What is being asked:
No pictures, nothing altered: return the data below.

Material shown:
________________

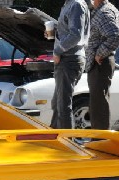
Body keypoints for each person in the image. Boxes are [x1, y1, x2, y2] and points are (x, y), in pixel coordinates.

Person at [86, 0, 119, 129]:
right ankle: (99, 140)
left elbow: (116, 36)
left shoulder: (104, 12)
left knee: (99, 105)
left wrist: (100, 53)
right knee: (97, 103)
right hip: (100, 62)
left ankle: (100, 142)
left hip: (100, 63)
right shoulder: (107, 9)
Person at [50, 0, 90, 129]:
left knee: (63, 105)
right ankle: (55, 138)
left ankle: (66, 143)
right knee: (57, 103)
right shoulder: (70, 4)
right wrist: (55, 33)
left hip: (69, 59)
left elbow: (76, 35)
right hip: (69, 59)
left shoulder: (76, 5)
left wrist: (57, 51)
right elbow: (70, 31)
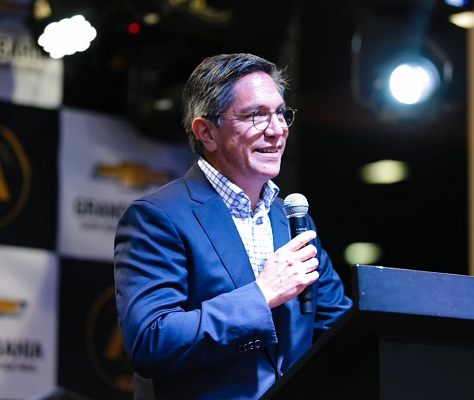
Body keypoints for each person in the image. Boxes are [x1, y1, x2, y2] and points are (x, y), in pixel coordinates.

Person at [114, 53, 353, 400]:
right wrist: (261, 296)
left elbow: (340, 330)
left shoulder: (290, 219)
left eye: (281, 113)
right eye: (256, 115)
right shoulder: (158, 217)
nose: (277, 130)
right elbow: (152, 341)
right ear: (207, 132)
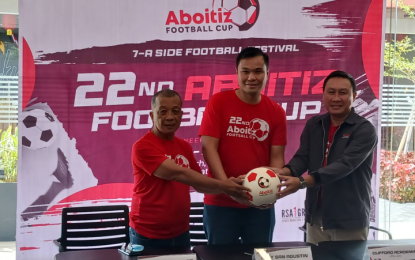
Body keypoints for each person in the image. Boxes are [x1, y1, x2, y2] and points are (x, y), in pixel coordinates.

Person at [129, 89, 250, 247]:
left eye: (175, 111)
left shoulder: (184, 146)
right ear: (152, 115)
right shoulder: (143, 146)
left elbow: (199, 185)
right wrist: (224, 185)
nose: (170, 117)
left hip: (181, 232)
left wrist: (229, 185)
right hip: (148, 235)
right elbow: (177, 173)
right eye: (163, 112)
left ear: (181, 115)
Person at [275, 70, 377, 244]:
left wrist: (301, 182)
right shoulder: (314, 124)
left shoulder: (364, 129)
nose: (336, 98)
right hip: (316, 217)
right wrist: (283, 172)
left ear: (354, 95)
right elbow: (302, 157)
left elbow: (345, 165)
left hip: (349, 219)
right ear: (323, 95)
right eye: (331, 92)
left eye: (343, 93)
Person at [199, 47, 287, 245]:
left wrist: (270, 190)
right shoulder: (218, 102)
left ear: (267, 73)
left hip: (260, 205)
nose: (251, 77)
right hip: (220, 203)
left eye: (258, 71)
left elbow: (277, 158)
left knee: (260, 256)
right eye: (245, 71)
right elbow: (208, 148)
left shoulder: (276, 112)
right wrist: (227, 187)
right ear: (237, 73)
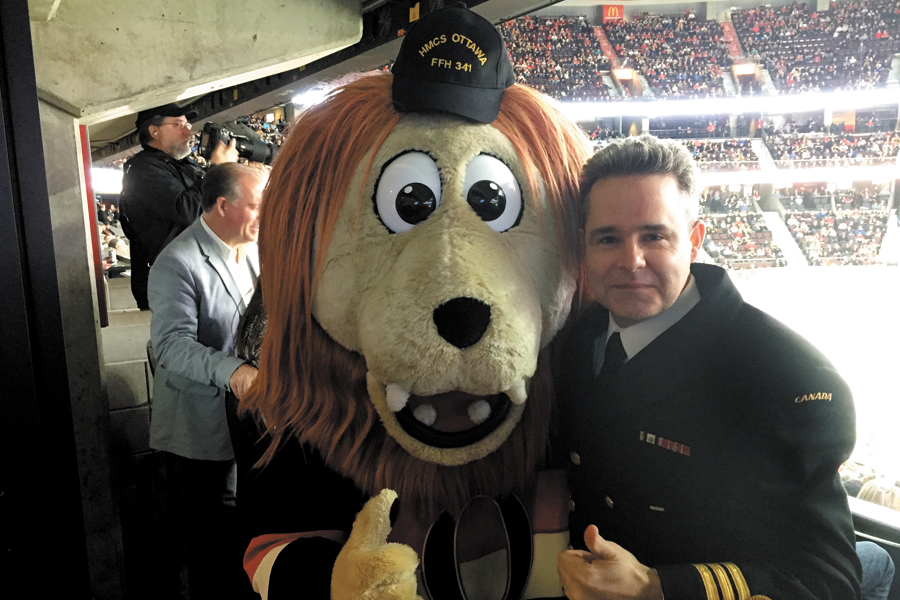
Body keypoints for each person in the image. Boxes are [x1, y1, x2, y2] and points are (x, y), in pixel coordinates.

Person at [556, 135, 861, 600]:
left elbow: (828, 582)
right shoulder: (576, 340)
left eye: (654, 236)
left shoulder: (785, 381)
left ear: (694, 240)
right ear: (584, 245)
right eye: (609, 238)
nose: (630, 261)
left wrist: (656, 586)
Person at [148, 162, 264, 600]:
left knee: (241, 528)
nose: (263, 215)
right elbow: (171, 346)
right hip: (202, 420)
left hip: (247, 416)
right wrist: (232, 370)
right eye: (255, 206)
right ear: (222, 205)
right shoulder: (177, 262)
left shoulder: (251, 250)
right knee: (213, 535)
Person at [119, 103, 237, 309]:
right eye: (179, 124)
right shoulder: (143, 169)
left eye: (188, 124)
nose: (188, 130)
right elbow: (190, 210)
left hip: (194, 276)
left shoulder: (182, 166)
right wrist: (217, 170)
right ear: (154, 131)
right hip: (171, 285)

________________

Response to this task:
Body keypoints for each person in the image. Boxes are [x1, y1, x2, y2] and points are (x, y), in pixel coordinates.

Person at [86, 0, 119, 129]:
right ankle: (99, 140)
left elbow: (116, 36)
left shoulder: (104, 12)
left knee: (99, 105)
left wrist: (100, 53)
right knee: (97, 103)
right hip: (100, 62)
left ankle: (100, 142)
left hip: (100, 63)
right shoulder: (107, 9)
Person at [50, 0, 90, 129]:
left knee: (63, 105)
right ankle: (55, 138)
left ankle: (66, 143)
right knee: (57, 103)
right shoulder: (70, 4)
right wrist: (55, 33)
left hip: (69, 59)
left elbow: (76, 35)
right hip: (69, 59)
left shoulder: (76, 5)
left wrist: (57, 51)
right elbow: (70, 31)
Body keypoints for each person in the image. Boxes are [x1, y1, x2, y2] and points are (x, y), in pixel coordinates.

Person at [114, 53, 353, 400]:
right wrist: (261, 296)
left elbow: (340, 330)
left shoulder: (290, 219)
left eye: (281, 113)
right eye: (256, 115)
right shoulder: (158, 217)
nose: (277, 130)
right elbow: (152, 341)
right ear: (207, 132)
Body keypoints for each person in the image. Boxes are [x1, y1, x2, y2] and points are (x, y), in pixel coordinates.

Person at [129, 89, 250, 247]:
left eye: (175, 111)
left shoulder: (184, 146)
right ear: (152, 115)
right shoulder: (143, 146)
left elbow: (199, 185)
right wrist: (224, 185)
nose: (170, 117)
left hip: (181, 232)
left wrist: (229, 185)
right hip: (148, 235)
right elbow: (177, 173)
right eye: (163, 112)
left ear: (181, 115)
Person at [275, 70, 377, 244]:
left wrist: (301, 182)
right shoulder: (314, 124)
left shoulder: (364, 129)
nose: (336, 98)
right hip: (316, 217)
right wrist: (283, 172)
left ear: (354, 95)
right elbow: (302, 157)
left elbow: (345, 165)
left hip: (349, 219)
right ear: (323, 95)
right eye: (331, 92)
left eye: (343, 93)
Person at [199, 47, 287, 245]:
left wrist: (270, 190)
right shoulder: (218, 102)
left ear: (267, 73)
left hip: (260, 205)
nose: (251, 77)
right hip: (220, 203)
left eye: (258, 71)
left elbow: (277, 158)
left knee: (260, 256)
right eye: (245, 71)
right elbow: (208, 148)
left shoulder: (276, 112)
right wrist: (227, 187)
right ear: (237, 73)
Body keypoints for each person in the image. Boxes are [x1, y1, x2, y2] and points are (x, y), in pixel coordinates.

Person at [556, 135, 861, 600]:
left elbow: (828, 582)
right shoulder: (576, 340)
left eye: (654, 236)
left shoulder: (785, 381)
left ear: (694, 240)
right ear: (584, 245)
right eye: (609, 238)
nose: (630, 261)
left wrist: (656, 586)
Person at [148, 162, 264, 600]:
left knee: (241, 528)
nose: (263, 215)
right elbow: (171, 346)
right hip: (202, 420)
left hip: (247, 416)
right wrist: (232, 370)
right eye: (255, 206)
right ear: (222, 205)
right shoulder: (177, 262)
left shoulder: (251, 250)
right knee: (213, 535)
Person at [119, 103, 237, 309]:
right eye: (179, 124)
right shoulder: (143, 169)
left eye: (188, 124)
nose: (188, 130)
right elbow: (190, 210)
left hip: (194, 276)
left shoulder: (182, 166)
right wrist: (217, 170)
right ear: (154, 131)
right hip: (171, 285)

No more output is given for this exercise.